In this step we take the LD clumped SNPs and put them in to lists, per exposure grouped by the number of candidate SNPs there now is. This will allow us split up (and speed up) the hard calling of the genotyping in the next script. There are a couple of options in this script, namely locating where the '.clumped' files are and also the location of the 'SNPListByValid' folder for exporting. This script will return a text file for each exposure containing a list of the SNPs relevant to that exposure (post clumping). More-over it will also create a text file 'AllSigSNPList_PostClumping.txt' which will help us filter the BGEN files we have for just the genotype information (the SNPs) that we have identified is needed from here on out.
Next we have a bash script which will take the BGEN and SAMPLE files from the cohort which we have (these contain the full genomic data for the individuals in our sample and their IDs) and reduce them per chromosome using the full list of SNPs that are relevant to the system in which we are working (determined by the 'AllSigSNPList_PostClumping.txt' file from 4.) - If you do not have the BGEN files per chromosome this will need some amending, otherwise the command below assumes all 22 chromosomes are being used. In this script you need to amend locations manually.
Run in the terminal via: qsub -t 1-22 GenotypeFilterForMerge.sh
Next we merge the BGEN files that came from the script in 5. This is because we have filtered each individual chromosome to only now contain the genotyping information for the SNPs that we know are associated with the system that we are working in. For this we have to merge each of the chromosomes. It starts with doing chr 1 and 2 individually, then loops around the rest of the chromosomes. Eventually in the folder you will have a file 'merged1_22.bgen.'
Run in the terminal via: qsub ChromMerger.sh
Here we now obtain the genotype information for the SNPs and individuals that we have in the study. This script will take in or utilise a culmination of the outputs of scripts (1)-(6). It will then return in the 'iv_files' folder, grouped by number of valid SNPs, per expsoure the BED/BIM/FAM file. This is the hardcalled genotyping information.

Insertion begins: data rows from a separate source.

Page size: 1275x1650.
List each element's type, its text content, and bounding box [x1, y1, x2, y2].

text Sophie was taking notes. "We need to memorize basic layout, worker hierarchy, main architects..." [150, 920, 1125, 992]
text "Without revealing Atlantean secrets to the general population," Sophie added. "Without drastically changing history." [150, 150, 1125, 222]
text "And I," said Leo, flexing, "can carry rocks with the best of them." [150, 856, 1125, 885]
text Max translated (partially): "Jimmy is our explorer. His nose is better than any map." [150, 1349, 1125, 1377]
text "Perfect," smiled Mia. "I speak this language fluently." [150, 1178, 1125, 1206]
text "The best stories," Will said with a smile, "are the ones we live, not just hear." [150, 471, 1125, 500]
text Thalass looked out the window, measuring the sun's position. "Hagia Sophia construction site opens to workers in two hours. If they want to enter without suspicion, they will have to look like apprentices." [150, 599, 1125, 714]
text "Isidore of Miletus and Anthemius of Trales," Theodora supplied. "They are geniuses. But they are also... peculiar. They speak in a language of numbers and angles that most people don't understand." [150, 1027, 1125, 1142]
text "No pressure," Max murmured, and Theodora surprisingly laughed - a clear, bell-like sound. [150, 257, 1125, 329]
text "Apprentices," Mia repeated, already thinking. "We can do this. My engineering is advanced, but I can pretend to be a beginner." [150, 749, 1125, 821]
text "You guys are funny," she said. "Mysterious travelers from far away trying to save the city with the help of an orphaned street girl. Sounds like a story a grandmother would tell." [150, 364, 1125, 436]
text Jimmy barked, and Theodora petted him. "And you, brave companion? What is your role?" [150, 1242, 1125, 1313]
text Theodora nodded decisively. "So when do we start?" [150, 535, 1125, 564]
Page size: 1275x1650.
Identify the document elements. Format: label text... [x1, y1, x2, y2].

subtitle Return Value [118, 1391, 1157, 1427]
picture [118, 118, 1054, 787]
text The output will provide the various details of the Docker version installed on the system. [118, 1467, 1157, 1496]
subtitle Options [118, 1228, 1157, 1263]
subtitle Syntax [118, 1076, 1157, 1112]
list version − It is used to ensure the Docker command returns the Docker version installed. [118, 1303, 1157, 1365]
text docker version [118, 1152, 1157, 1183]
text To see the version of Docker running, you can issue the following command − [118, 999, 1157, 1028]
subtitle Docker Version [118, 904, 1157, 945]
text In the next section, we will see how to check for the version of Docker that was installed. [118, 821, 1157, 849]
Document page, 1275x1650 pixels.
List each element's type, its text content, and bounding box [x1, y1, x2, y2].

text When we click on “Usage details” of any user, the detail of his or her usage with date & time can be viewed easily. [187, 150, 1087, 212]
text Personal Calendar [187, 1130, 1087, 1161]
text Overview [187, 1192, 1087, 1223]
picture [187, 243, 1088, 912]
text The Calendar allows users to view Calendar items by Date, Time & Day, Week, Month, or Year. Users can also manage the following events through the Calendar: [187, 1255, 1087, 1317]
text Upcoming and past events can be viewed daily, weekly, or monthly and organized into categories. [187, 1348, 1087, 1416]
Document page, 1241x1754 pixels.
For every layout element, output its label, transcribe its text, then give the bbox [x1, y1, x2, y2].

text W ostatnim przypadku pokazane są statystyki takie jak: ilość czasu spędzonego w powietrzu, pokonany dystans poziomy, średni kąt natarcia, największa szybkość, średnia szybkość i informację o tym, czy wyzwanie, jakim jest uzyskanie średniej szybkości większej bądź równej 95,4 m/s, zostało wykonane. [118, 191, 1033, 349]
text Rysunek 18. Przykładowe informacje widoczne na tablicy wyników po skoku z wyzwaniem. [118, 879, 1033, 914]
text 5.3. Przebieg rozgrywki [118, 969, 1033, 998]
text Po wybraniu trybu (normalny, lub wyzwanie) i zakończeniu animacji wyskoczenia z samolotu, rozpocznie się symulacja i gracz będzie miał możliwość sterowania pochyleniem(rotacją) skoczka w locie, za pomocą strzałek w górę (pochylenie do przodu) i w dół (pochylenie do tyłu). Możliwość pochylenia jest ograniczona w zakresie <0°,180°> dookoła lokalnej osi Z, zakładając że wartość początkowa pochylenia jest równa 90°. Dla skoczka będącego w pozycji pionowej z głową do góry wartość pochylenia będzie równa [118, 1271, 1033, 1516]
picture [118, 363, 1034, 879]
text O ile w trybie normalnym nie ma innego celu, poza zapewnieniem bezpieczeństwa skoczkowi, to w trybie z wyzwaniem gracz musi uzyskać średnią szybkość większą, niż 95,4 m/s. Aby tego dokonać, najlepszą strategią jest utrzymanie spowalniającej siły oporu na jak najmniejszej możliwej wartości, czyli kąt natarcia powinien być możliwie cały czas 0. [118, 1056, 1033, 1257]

Run in the terminal via: qsub Genotype.sh
This script takes the BED/BIM/FAM files and translates them in to neat pandas dataframes. It will require the location of the files as created by script (7). It will then return a data file in the causalFramework folder under Z, grouped by number of candidate SNPs - per exposure, which has the sample ID and the triniarised SNP value.
NOTE: This script requires the library 'pandas_plink'. It shoud be easily installed using pip install pandas-plink. For any issues please visit: https://pypi.org/project/pandas-plink/ [there is no affiliation to this project in my work].
Now that the genotype information is preparred, it is necessary to standardise the exposure and outcome. It is however recognised that exposure and outcome files may look different depending on source and prior formatting. Therefore it is expected that the user will pre-format the exposure and outcomes as follows:
- Exposure: one file per exposure, containing two columns 'id' and 'exposure name' containing the sample ids and the name of that exposure. These files should be saved within 'A' folder under causalFramework.
- Outcome: one file per outcome (system can only handle one outcome at a time), containing 'id' and 'outcome name' where they are the sample ids and the name of that exposure. These files should be saved within the 'Y' folder under causalFramework.
This is the final script in the pipeline. Guidance is yet to be added here for this final step.